(Source records)
"""

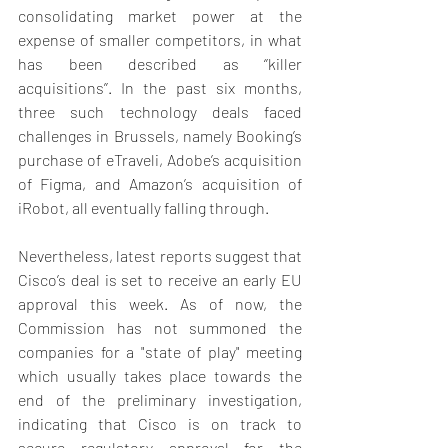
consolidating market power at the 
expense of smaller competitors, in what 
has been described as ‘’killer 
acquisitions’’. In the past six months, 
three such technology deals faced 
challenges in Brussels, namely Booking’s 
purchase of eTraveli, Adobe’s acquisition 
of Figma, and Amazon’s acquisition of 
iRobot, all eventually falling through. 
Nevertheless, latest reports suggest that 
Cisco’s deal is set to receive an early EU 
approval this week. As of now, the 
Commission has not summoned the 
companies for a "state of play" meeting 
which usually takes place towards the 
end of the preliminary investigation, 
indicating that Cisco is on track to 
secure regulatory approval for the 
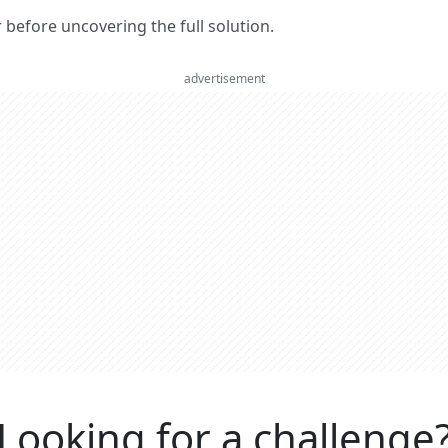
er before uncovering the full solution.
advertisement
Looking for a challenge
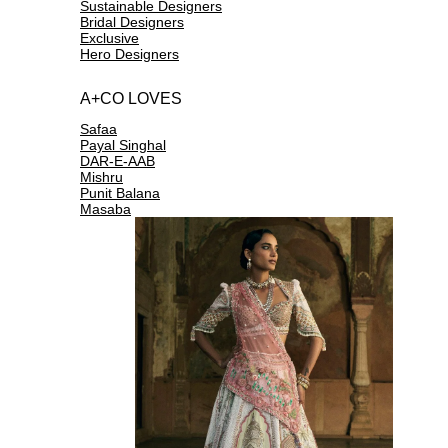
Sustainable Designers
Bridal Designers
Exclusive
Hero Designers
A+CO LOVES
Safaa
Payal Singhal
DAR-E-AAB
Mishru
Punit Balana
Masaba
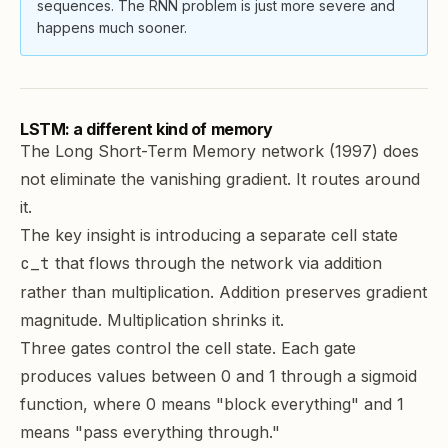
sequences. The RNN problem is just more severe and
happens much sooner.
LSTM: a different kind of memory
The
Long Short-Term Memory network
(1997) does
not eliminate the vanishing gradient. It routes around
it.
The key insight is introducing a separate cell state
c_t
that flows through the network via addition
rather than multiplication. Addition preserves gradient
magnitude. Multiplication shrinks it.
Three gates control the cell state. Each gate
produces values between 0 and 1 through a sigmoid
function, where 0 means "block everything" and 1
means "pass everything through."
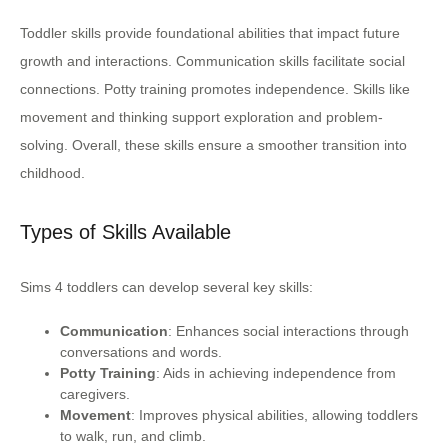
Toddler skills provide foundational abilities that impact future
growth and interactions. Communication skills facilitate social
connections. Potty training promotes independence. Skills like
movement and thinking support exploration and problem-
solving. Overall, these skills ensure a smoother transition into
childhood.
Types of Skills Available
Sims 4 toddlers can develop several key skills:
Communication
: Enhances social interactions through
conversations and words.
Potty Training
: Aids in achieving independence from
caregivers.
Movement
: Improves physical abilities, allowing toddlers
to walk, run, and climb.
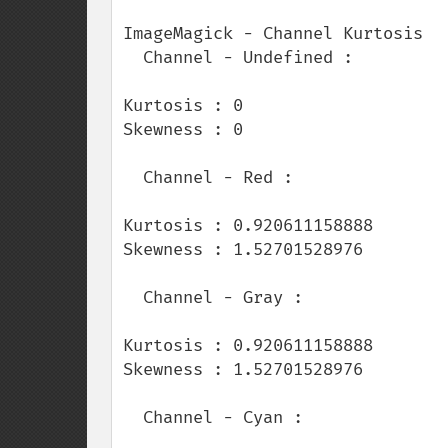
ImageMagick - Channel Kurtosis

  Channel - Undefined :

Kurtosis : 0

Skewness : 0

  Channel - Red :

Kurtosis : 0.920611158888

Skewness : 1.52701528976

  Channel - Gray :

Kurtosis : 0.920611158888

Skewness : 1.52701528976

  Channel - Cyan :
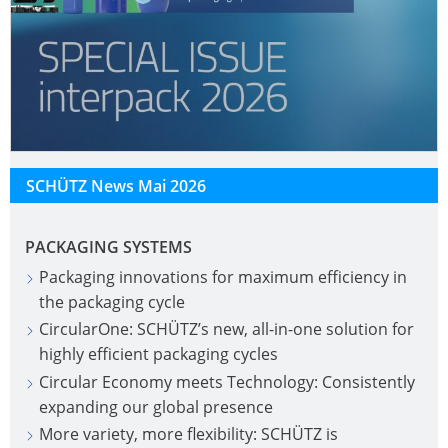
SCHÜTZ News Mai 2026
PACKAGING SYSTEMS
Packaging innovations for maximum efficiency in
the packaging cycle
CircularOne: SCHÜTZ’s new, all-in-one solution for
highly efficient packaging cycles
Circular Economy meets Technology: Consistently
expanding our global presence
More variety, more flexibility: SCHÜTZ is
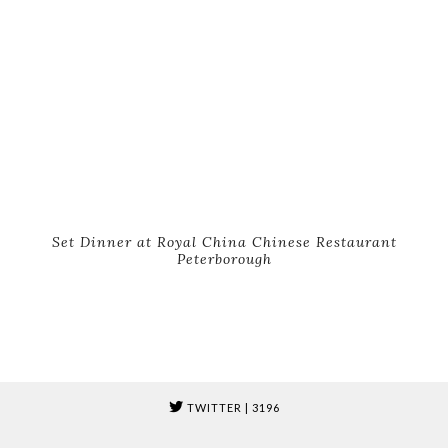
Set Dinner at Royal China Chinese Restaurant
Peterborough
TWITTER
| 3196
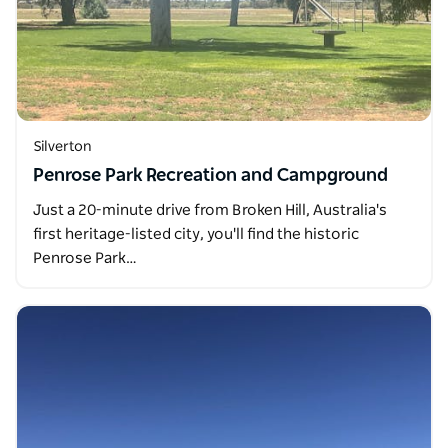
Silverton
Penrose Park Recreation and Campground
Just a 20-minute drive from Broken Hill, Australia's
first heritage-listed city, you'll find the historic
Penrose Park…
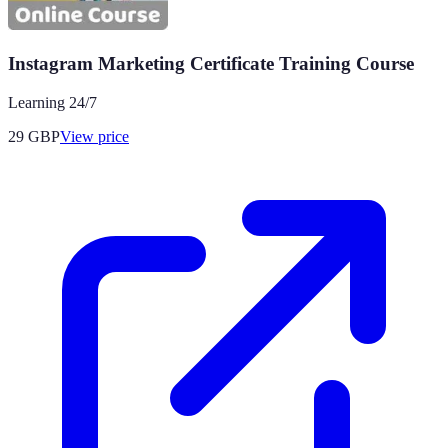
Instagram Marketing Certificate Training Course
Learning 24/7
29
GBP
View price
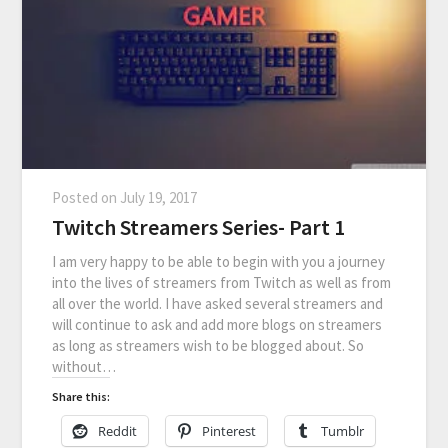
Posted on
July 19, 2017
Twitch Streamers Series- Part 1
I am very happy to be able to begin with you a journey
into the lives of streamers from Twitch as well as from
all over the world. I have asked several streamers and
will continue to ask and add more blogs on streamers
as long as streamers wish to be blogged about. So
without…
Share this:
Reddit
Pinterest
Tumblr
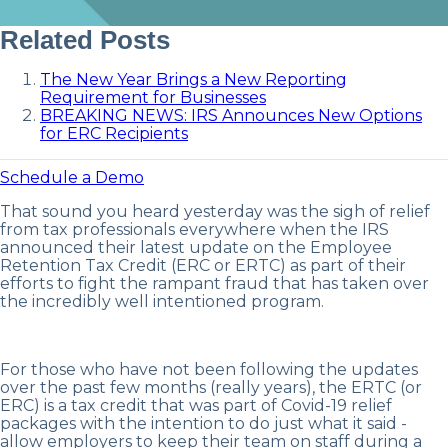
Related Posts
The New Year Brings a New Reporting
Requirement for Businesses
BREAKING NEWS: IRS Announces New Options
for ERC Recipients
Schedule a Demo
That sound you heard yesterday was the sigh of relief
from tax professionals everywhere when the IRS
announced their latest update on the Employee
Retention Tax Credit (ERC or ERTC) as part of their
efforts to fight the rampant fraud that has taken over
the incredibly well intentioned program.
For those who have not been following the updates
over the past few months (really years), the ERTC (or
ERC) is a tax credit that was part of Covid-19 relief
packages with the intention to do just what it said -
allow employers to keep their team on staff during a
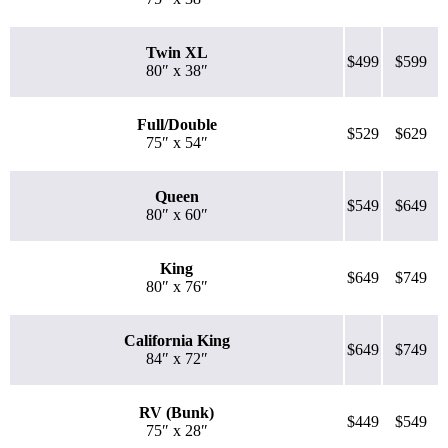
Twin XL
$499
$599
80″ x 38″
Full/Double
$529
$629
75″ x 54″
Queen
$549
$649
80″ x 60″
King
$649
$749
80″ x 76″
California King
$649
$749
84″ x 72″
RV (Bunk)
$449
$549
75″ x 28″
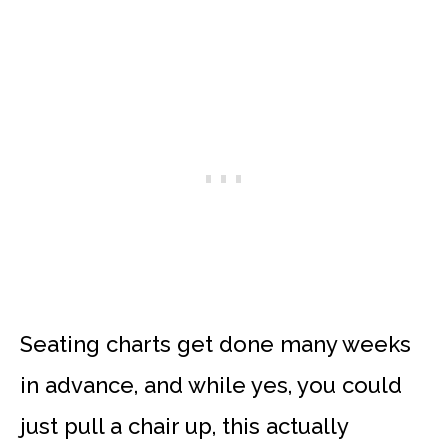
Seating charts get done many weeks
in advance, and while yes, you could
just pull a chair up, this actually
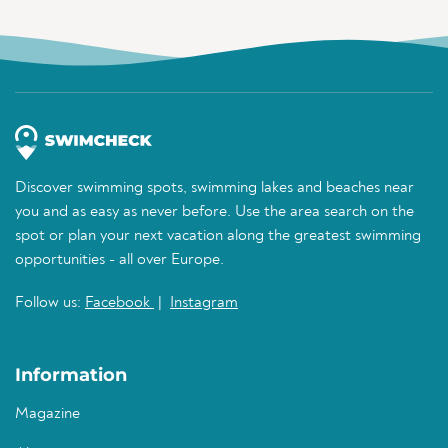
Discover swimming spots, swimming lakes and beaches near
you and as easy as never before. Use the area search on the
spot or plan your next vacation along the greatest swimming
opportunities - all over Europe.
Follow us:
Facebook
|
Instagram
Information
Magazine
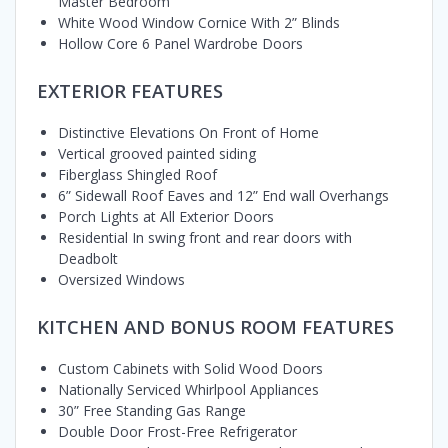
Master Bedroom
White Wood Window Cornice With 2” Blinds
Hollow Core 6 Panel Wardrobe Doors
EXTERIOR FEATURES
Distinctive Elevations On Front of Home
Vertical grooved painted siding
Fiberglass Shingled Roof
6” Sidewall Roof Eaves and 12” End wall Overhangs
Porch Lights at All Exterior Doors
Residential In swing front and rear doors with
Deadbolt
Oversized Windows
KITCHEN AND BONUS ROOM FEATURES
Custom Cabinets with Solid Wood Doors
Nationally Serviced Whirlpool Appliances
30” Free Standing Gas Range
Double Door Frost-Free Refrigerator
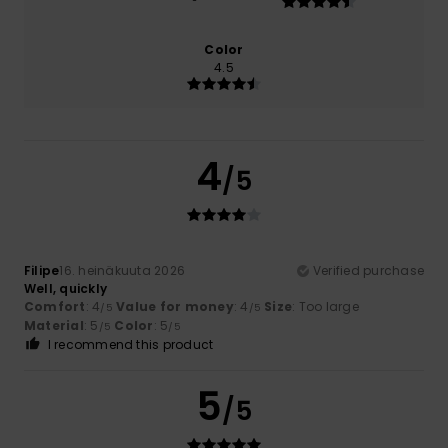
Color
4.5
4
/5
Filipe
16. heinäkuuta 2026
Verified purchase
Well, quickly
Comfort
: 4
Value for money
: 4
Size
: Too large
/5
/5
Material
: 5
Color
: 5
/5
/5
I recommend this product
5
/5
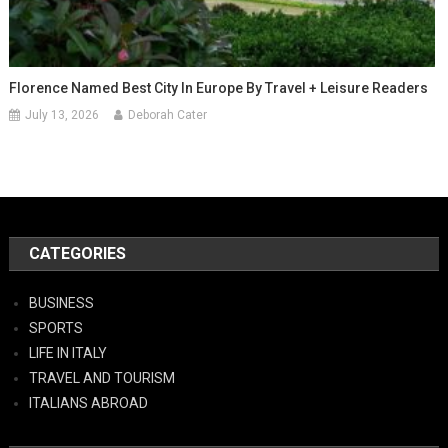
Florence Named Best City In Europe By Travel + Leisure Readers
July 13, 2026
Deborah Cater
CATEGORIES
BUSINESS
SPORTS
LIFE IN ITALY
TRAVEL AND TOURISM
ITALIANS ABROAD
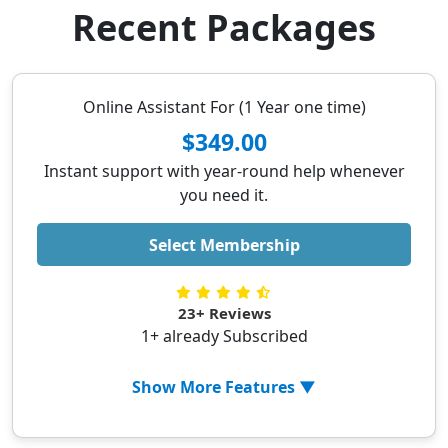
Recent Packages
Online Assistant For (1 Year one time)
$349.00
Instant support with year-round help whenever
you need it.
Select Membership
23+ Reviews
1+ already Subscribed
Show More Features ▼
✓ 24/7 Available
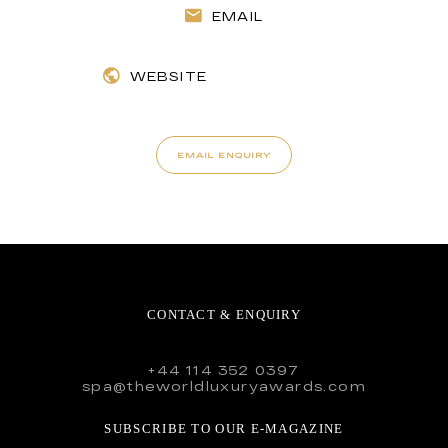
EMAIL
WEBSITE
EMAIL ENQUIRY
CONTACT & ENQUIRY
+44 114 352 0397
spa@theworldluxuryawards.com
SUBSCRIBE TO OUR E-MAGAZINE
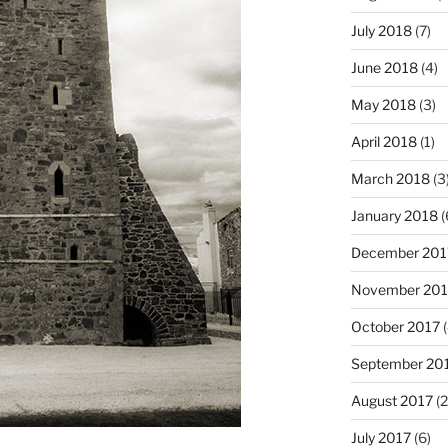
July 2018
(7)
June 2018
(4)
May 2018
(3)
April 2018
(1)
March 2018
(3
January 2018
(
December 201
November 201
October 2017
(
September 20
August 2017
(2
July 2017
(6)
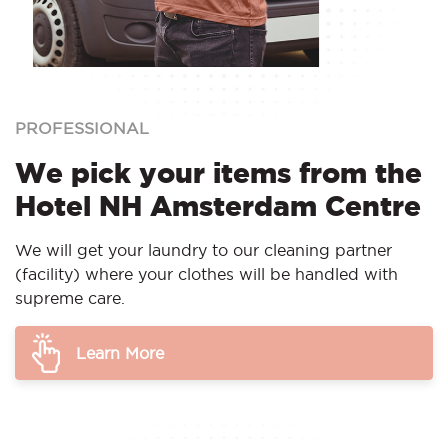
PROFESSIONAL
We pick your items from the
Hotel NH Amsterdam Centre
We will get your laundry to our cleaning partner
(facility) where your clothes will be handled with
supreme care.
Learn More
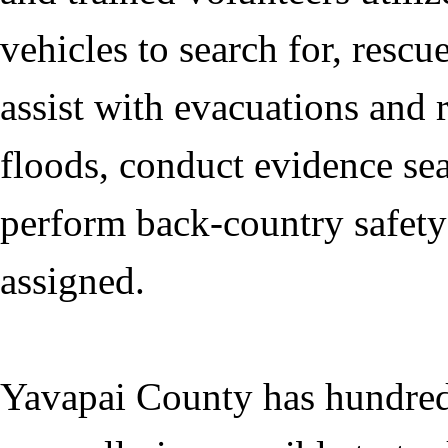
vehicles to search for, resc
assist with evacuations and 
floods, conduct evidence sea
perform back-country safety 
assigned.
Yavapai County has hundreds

"""

== Activity ==
Reproduce the text of every item above word for word, omitting the pictures.

== Answer ==
consolidating market power at the 
expense of smaller competitors, in what 
has been described as ‘’killer 
acquisitions’’. In the past six months, 
three such technology deals faced 
challenges in Brussels, namely Booking’s 
purchase of eTraveli, Adobe’s acquisition 
of Figma, and Amazon’s acquisition of 
iRobot, all eventually falling through. 
Nevertheless, latest reports suggest that 
Cisco’s deal is set to receive an early EU 
approval this week. As of now, the 
Commission has not summoned the 
companies for a "state of play" meeting 
which usually takes place towards the 
end of the preliminary investigation, 
indicating that Cisco is on track to 
secure regulatory approval for the 
er before uncovering the full solution.
advertisement
Looking for a challenge
Sustainable Designers
Bridal Designers
Exclusive
Hero Designers
A+CO LOVES
Safaa
Payal Singhal
DAR-E-AAB
Mishru
Punit Balana
Masaba
sequences. The RNN problem is just more severe and
happens much sooner.
LSTM: a different kind of memory
The
Long Short-Term Memory network
(1997) does
not eliminate the vanishing gradient. It routes around
it.
The key insight is introducing a separate cell state
c_t
that flows through the network via addition
rather than multiplication. Addition preserves gradient
magnitude. Multiplication shrinks it.
Three gates control the cell state. Each gate
produces values between 0 and 1 through a sigmoid
function, where 0 means "block everything" and 1
means "pass everything through."
Toddler skills provide foundational abilities that impact future
growth and interactions. Communication skills facilitate social
connections. Potty training promotes independence. Skills like
movement and thinking support exploration and problem-
solving. Overall, these skills ensure a smoother transition into
childhood.
Types of Skills Available
Sims 4 toddlers can develop several key skills:
Communication
: Enhances social interactions through
conversations and words.
Potty Training
: Aids in achieving independence from
caregivers.
Movement
: Improves physical abilities, allowing toddlers
to walk, run, and climb.
ImageMagick - Channel Kurtosis

  Channel - Undefined :

Kurtosis : 0

Skewness : 0

  Channel - Red :

Kurtosis : 0.920611158888

Skewness : 1.52701528976

  Channel - Gray :

Kurtosis : 0.920611158888

Skewness : 1.52701528976

  Channel - Cyan :
SCHÜTZ News Mai 2026
PACKAGING SYSTEMS
Packaging innovations for maximum efficiency in
the packaging cycle
CircularOne: SCHÜTZ’s new, all-in-one solution for
highly efficient packaging cycles
Circular Economy meets Technology: Consistently
expanding our global presence
More variety, more flexibility: SCHÜTZ is
Set Dinner at Royal China Chinese Restaurant
Peterborough
TWITTER
| 3196
Silverton
Penrose Park Recreation and Campground
Just a 20-minute drive from Broken Hill, Australia's
first heritage-listed city, you'll find the historic
Penrose Park…
Instagram Marketing Certificate Training Course
Learning 24/7
29
GBP
View price
Posted on
July 19, 2017
Twitch Streamers Series- Part 1
I am very happy to be able to begin with you a journey
into the lives of streamers from Twitch as well as from
all over the world. I have asked several streamers and
will continue to ask and add more blogs on streamers
as long as streamers wish to be blogged about. So
without…
Share this:
Reddit
Pinterest
Tumblr
Related Posts
The New Year Brings a New Reporting
Requirement for Businesses
BREAKING NEWS: IRS Announces New Options
for ERC Recipients
Schedule a Demo
That sound you heard yesterday was the sigh of relief
from tax professionals everywhere when the IRS
announced their latest update on the Employee
Retention Tax Credit (ERC or ERTC) as part of their
efforts to fight the rampant fraud that has taken over
the incredibly well intentioned program.
For those who have not been following the updates
over the past few months (really years), the ERTC (or
ERC) is a tax credit that was part of Covid-19 relief
packages with the intention to do just what it said -
allow employers to keep their team on staff during a
Twin XL
$499
$599
80″ x 38″
Full/Double
$529
$629
75″ x 54″
Queen
$549
$649
80″ x 60″
King
$649
$749
80″ x 76″
California King
$649
$749
84″ x 72″
RV (Bunk)
$449
$549
75″ x 28″
Seating charts get done many weeks
in advance, and while yes, you could
just pull a chair up, this actually
Discover swimming spots, swimming lakes and beaches near
you and as easy as never before. Use the area search on the
spot or plan your next vacation along the greatest swimming
opportunities - all over Europe.
Follow us:
Facebook
|
Instagram
Information
Magazine
Master Bedroom
White Wood Window Cornice With 2” Blinds
Hollow Core 6 Panel Wardrobe Doors
EXTERIOR FEATURES
Distinctive Elevations On Front of Home
Vertical grooved painted siding
Fiberglass Shingled Roof
6” Sidewall Roof Eaves and 12” End wall Overhangs
Porch Lights at All Exterior Doors
Residential In swing front and rear doors with
Deadbolt
Oversized Windows
KITCHEN AND BONUS ROOM FEATURES
Custom Cabinets with Solid Wood Doors
Nationally Serviced Whirlpool Appliances
30” Free Standing Gas Range
Double Door Frost-Free Refrigerator
Color
4.5
4
/5
Filipe
16. heinäkuuta 2026
Verified purchase
Well, quickly
Comfort
: 4
Value for money
: 4
Size
: Too large
/5
/5
Material
: 5
Color
: 5
/5
/5
I recommend this product
5
/5
Florence Named Best City In Europe By Travel + Leisure Readers
July 13, 2026
Deborah Cater
CATEGORIES
BUSINESS
SPORTS
LIFE IN ITALY
TRAVEL AND TOURISM
ITALIANS ABROAD
Recent Packages
Online Assistant For (1 Year one time)
$349.00
Instant support with year-round help whenever
you need it.
Select Membership
23+ Reviews
1+ already Subscribed
Show More Features ▼
✓ 24/7 Available
EMAIL
WEBSITE
EMAIL ENQUIRY
CONTACT & ENQUIRY
+44 114 352 0397
spa@theworldluxuryawards.com
SUBSCRIBE TO OUR E-MAGAZINE
July 2018
(7)
June 2018
(4)
May 2018
(3)
April 2018
(1)
March 2018
(3
January 2018
(
December 201
November 201
October 2017
(
September 20
August 2017
(2
July 2017
(6)
PROFESSIONAL
We pick your items from the
Hotel NH Amsterdam Centre
We will get your laundry to our cleaning partner
(facility) where your clothes will be handled with
supreme care.
Learn More
vehicles to search for, resc
assist with evacuations and 
floods, conduct evidence sea
perform back-country safety 
assigned.
Yavapai County has hundreds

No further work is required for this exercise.